··· TEXT UNDER STUDY
[extropy-chat] urban sprawl as defense

Samantha Atkins sjatkins at gmail.com
Fri Aug 27 07:04:49 UTC 2004


On Thu, 26 Aug 2004 10:38:04 +1000, Brett Paatsch
<bpaatsch at bigpond.net.au> wrote:
> Stephen J. Van Sickle wrote:
> >
> > > When Bush bungled the handling of the UN after getting resolution
> > > 1441 agreed to unanimously and invaded Iraq on a timetable that he
> > > alone was setting and against resolution 1441 and against the UN
> > > Charter he squandered an opportunity to strengthen civilization
> > > (a more capable President could have handled the UN situation
> > > better and made the UN a better institution in the interests of the
> > > US and of the rest of the world) instead, working to a timetable
> > > and/or an agenda of his own, he decided to just go ahead and
> > > invade.
> >
> > How would a more capable President have handled the situation?
> 
> He'd have threatened to revoke the Charter and withdraw the US
> from the UN in the media if Chirac of France did not come up
> with a general standard for determining when the UN Security Council
> should go to war. The security council has to be willing to go to war
> sometimes or their can be no peace. At a critical point Chirac
> of France was saying that France would "never, never" go to war.
>

Nonsense! Hypocrisy! One nation's head must come up with when to go to
war and if he doesn't we simply withdraw altogether?   Isn't this
ignoring the 60-odd very strong resolutions against the behavior of
Israel whom we support nearly without reservation and never call for a
war against?   There was no good evidence for war worthy breaking of
UN weapsons resolution in Iraq.  So France and other countries quite
rightly held back.  We went ahead anyway and made fools of ourselves
to say the least.
······
--- REQUIREMENT 1 ---
Answer these questions about the mailing-list post:
(a) Which UN resolution does the post describe as agreed to unanimously?
(b) What does the post report Chirac saying France would "never, never" do?
(c) Roughly how many resolutions against the behavior of Israel does the post mention?
--- REQUIREMENT 2 ---
Continue the mailing-list post from its final sentence.
··· INFORMATION SHOWN
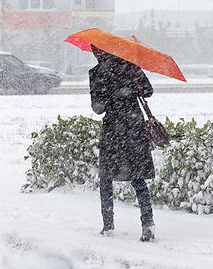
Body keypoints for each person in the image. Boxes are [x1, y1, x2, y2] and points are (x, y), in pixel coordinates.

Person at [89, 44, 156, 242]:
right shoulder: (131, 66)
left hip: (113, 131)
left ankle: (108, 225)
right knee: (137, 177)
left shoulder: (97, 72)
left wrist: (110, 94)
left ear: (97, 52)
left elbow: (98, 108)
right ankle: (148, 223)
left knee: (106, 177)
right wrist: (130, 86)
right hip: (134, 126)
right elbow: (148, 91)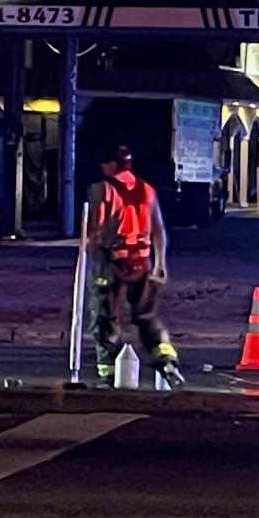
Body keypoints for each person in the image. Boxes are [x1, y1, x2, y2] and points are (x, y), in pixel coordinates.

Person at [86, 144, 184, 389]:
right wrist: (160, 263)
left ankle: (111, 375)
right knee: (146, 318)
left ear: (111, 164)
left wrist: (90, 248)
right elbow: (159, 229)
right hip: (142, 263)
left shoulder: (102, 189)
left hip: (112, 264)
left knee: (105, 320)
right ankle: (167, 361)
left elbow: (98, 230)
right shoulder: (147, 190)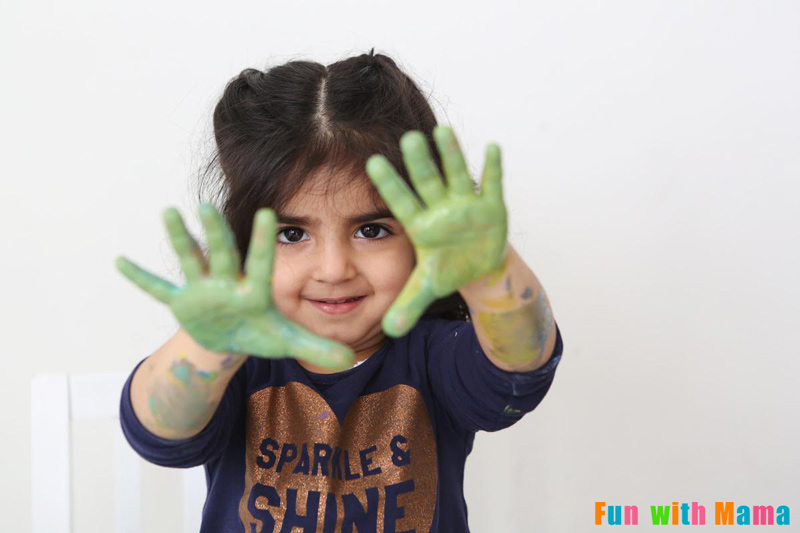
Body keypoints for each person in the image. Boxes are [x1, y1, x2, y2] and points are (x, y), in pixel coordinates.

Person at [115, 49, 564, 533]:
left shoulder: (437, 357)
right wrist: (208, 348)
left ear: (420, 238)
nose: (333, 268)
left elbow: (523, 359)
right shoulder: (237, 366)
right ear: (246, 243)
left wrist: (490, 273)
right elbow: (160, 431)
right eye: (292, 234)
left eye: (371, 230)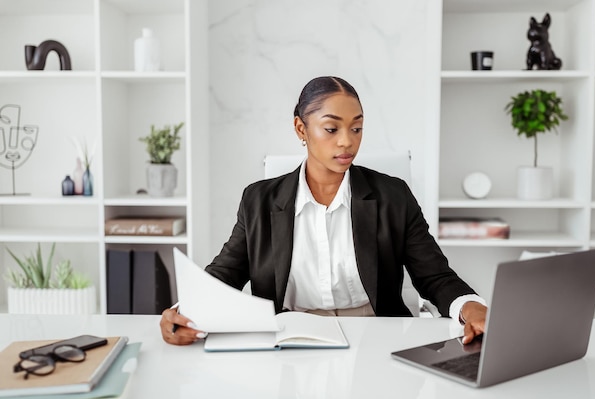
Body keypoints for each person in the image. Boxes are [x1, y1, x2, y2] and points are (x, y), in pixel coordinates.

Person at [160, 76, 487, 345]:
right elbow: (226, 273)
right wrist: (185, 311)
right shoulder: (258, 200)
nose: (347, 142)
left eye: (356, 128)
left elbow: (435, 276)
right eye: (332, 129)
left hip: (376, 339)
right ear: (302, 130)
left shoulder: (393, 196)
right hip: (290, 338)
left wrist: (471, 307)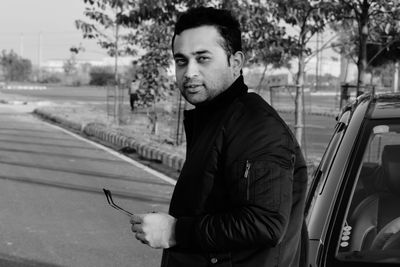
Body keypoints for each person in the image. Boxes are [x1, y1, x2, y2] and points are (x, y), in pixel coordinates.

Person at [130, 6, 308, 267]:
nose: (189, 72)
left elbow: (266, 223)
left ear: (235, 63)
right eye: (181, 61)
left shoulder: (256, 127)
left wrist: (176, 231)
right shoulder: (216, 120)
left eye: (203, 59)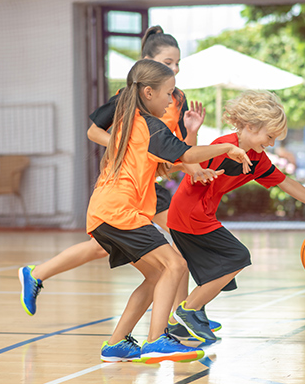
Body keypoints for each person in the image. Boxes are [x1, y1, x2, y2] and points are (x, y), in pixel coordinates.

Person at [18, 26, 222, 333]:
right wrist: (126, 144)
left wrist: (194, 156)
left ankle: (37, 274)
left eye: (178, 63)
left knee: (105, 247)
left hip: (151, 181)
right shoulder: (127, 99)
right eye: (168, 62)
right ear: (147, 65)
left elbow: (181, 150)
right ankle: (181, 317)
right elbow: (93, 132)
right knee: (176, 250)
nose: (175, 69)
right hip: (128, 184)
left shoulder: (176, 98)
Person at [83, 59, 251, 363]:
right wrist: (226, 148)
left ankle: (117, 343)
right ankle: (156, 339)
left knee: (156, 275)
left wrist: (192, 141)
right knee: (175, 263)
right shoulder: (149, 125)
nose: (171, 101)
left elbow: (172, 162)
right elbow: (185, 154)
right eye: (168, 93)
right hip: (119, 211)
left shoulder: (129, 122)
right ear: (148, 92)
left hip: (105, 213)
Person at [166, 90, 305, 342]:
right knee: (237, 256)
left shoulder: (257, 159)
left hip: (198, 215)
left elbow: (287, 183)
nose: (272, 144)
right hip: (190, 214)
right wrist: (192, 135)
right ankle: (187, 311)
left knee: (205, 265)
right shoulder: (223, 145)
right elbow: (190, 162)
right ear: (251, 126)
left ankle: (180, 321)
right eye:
······
--- ANSWER AREA 1 ---
(a) Resolution 1441
(b) Go to war
(c) About 60 (the post says "60-odd")

--- ANSWER AREA 2 ---
 
> Had Saddam had weapons of mass destruction Chiracs position would
> have given him confidence that the UN would not and could not invade
> because the French President would not make the necessary call and
> as a permanent security council member could veto and resolution that
> would have required force.
>

You mean like we have vetoed any action against Israel for all these
many long years?   Besides you are setting up a hypothetical that is
pure supposition.
 
> 
> If Iraq didn't have weapons of mass destruction it would not have been
> invaded but the UN would have had a standard to use for go-to-war
> don't-go-to-war decisions in the future.
>

A standard is a reasonable thing but I don't see it was Chirac who was
principally in the way of one or that we should have withdrawn if
Chirac did not come up with one.
 
> In a world where terrorists could have weapons of mass distruction
> it is not unreasonable that the sovereignty of countries be put aside
> provided that it is done in the right way. There is not currently a
> workable right way. Bush could have made it so that there was
> - but instead he chose a wrong way.
> 

In a world where the down-trodden may use terrorism I would advise
being damn careful about invading people's homeland on suspicion.    I
would also advise being careful about bullying various peoples. 
Impunity is harder to come by.   Of course this advice will be
considered being "soft on terrorism".  More "realistic" folks will
instead turn the world into an armed camp and throw away their
freedoms to stop those insane terrorists who "hate us because we are
good".


> > The only alternative I can see was standing down the troops and
> > letting the sanctions collapse.

The sanctions had been outrageous for a long time.  Largely they
should have been dropped long ago.

> 
> The charter makes it unlawful to invade sovereign countries (except
> in self defence - eg Afghanistan) or with security council approval
> which would come in the form of a resolution.
>

Afghanistan was not self-defense.  
 
> 1441 was the unanimous resolution that threaten "serious consequence"
> on Iraq if it did not comply with previous resolutions and did not show
> that it did not posses weapons of mass destruction.
>

It seems to me it did its best to prove a negative.   We didn't really
give a shit about WMD to start with of course.  We were bound and
determined to go in.

 
> 
> Because the security council gave Iraq one "final opportunity" and
> because it was "seized of the matter" only the security council
> could determine when the "final opportunity" was over.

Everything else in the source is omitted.